In Love by Amy Bloom review – a moving memoir of a life lived together
Bloom charts her late husband’s decision to seek assisted suicide in this sharply observed, often witty account
When Brian Ameche, the husband of Amy Bloom, knowing her taste for simplicity, bought her “a very expensive … sweatshirt with tulle trim”, she might have guessed something was amiss. Looking back, she was “surprised that I didn’t look at that sweatshirt and think, ‘I see that you have Alzheimer’s’”. By this time Brian had begun to forget things, to lose his way and, most distressingly, to become distant with his wife, with whom he had lived in rare concord since their late-life marriage in their 50s. And yet, as I observed in my father when my mother was in the grip of this disease, denial is its almost inevitable attendant. Those closest to the sufferers often find they cannot bear to acknowledge what is happening.
Bloom’s sharply observed, often witty, eminently moving memoir charts the gradual progression of the illness from her slow recognition that her husband was not himself, to an eventual diagnosis, followed by a fraught search for a means for them to end his life. For “once Brian had finally been diagnosed it took him less than a week to decide that the ‘long goodbye’ of Alzheimer’s was not for him”.

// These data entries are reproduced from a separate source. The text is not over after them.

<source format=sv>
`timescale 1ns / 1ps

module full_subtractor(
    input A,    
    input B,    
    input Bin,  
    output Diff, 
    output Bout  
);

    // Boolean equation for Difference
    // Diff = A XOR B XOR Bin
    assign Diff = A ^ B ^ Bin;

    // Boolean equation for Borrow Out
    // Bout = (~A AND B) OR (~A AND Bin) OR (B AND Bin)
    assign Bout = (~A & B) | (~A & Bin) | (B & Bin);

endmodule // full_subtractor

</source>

Because of their “eye-of-the-needle” requirements, apparently libertarian laws in the US mean that assisted suicide is all but impossible there. The “right to die in America is about as meaningful as the right to eat or the right to decent housing; you’ve got the right, but it doesn’t mean you’re going to get the goods,” Bloom comments with typical tartness. An old friend offers: “‘If you think you don’t need to go right now, and you want to wait awhile, I can just shoot you myself, in a year or two, in a field.’ Brian hugs him.” His brother, making a similar suggestion, jokes: “I’d be fine in jail. I don’t go out much anyway,” at which Bloom comments: “I have never liked the man more.” Finally they discover Dignitas, the Swiss organisation that assists those whose medical conditions lead them to choose to end their lives rather than endure the miseries of a “natural” death. Here begins the process of fulfilling the exacting demands required to take this mortal step, of which the patient’s own “discernment” is considered paramount.

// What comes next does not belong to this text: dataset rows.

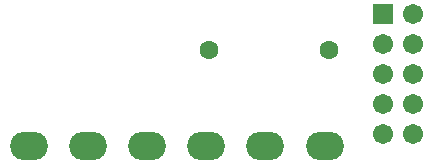
<source format=gbs>
%FSAX24Y24*%
%MOIN*%
G70*
G01*
G75*
G04 Layer_Color=16711935*
%ADD10R,0.0630X0.0709*%
%ADD11C,0.0100*%
%ADD12O,0.1181X0.0866*%
%ADD13C,0.0551*%
%ADD14C,0.0591*%
%ADD15R,0.0591X0.0591*%
%ADD16C,0.0079*%
%ADD17R,0.1142X0.1102*%
%ADD18R,0.3400X0.0800*%
%ADD19R,0.0710X0.0789*%
%ADD20O,0.1261X0.0946*%
%ADD21C,0.0631*%
%ADD22C,0.0671*%
%ADD23R,0.0671X0.0671*%
D20*
X011043Y001000D02*
D03*
X009074D02*
D03*
X007106D02*
D03*
X005137D02*
D03*
X003169D02*
D03*
X001200D02*
D03*
D21*
X011200Y004200D02*
D03*
X007200D02*
D03*
D22*
X014000Y001400D02*
D03*
X013000D02*
D03*
X014000Y002400D02*
D03*
X013000D02*
D03*
X014000Y003400D02*
D03*
X013000D02*
D03*
X014000Y004400D02*
D03*
X013000D02*
D03*
X014000Y005400D02*
D03*
D23*
X013000D02*
D03*
M02*

</source>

The book is written in short chapters, giving a sense of pace to echo the urgency that now ensues – the couple must achieve their goal before Brian’s mind is too disrupted for the decision to be judged truly his, a requirement that is the sine qua non of the Dignitas process. The account begins on 26 January 2020, in the final stages of this ordeal, with what is to be Brian’s last journey. But it is interspersed with snatches of their history, during which we learn to love the handsome, greedy-for-life Brian, who declares to Bloom: “You should be with a guy who doesn’t mind that you’re smarter than he is, who doesn’t mind that most of the time you’ll be the main event … I don’t know if I can be that guy … but I’d like a shot.” To which Bloom appends, “We married.” It is the swift but telling glimpses of that life together – she an ironic, intellectual, bisexual Jew, he a sporty hedonist from a devout Catholic family – that give the book its peculiar poignancy.

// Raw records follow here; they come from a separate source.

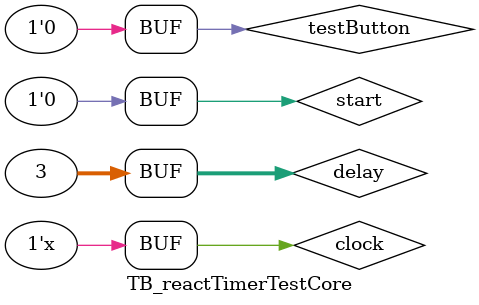
<source format=v>
`timescale 1ns / 1ps


module TB_reactTimerTestCore;

    reg [31:0] delay = 3;
    reg start = 0, testButton = 0, clock = 0;
    wire resultValid, timeout;
    wire [27:0] result;
    wire [15:0] leds;

    reactTimerTestCore UUT(
        .in_delay(delay),
        .in_start(start),
        .in_enable(1'b1),
        .in_reset(1'b0),
        .in_testButton(testButton),
        .in_clock(clock),
        .out_resultValid(resultValid),
        .out_timeout(timeout),
        .out_result(result),
        .out_leds(leds));
       
    always begin
        #1 clock = ~clock;
    end 
        
    initial begin
        #2 start = 1;
        #5 start = 0;
        #80 testButton = 1;
        #20 testButton = 0;
        #80 testButton = 1;
        #20 testButton = 0;
    end

endmodule

</source>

But if Brian is the subject, it is Bloom who is the hero of this story. The disease renders her husband incapable of making the necessary tough decisions, of first wheedling and then railroading doctors who persist in the false diagnosis of depression that would prevent Dignitas accepting him as a candidate. It is she who must decide what to tell her children, and whether or not to prepare the grandchildren for the loss of their adored “Babu”.
The end of the story is told as frankly and unmawkishly as the rest. An anti-emetic is supplied to ensure the patient doesn’t vomit up the prescribed lethal dose. But Ameche takes his time before downing it. “I know I’m going,” he says. “I’m ready. I’m just not going to hurry.” This is the most painful moment in an account that is not exactly free of painful moments, not just because of what is about to happen, but because some of the last minutes he will spend with Bloom are taken up with old football anecdotes. “I cannot manage to look interested in these stories,” she writes, “because I’m not. He says nothing about our life, our love, our children and grandchildren.” The effectiveness of the anti-emetic wears off, and he must be asked yet again if he wishes to go through with the procedure. He swallows a second dose, this time alongside the drug that kills him, falling silent so that Bloom suddenly longs for the football stories. She sits there until he is “gone from the world”, and she must take the forlorn trip home without him.
But he isn’t gone. Because, as Brian enjoined her, she has written about him with all the brave-spirited, undaunted love to which the book bears stupendous witness.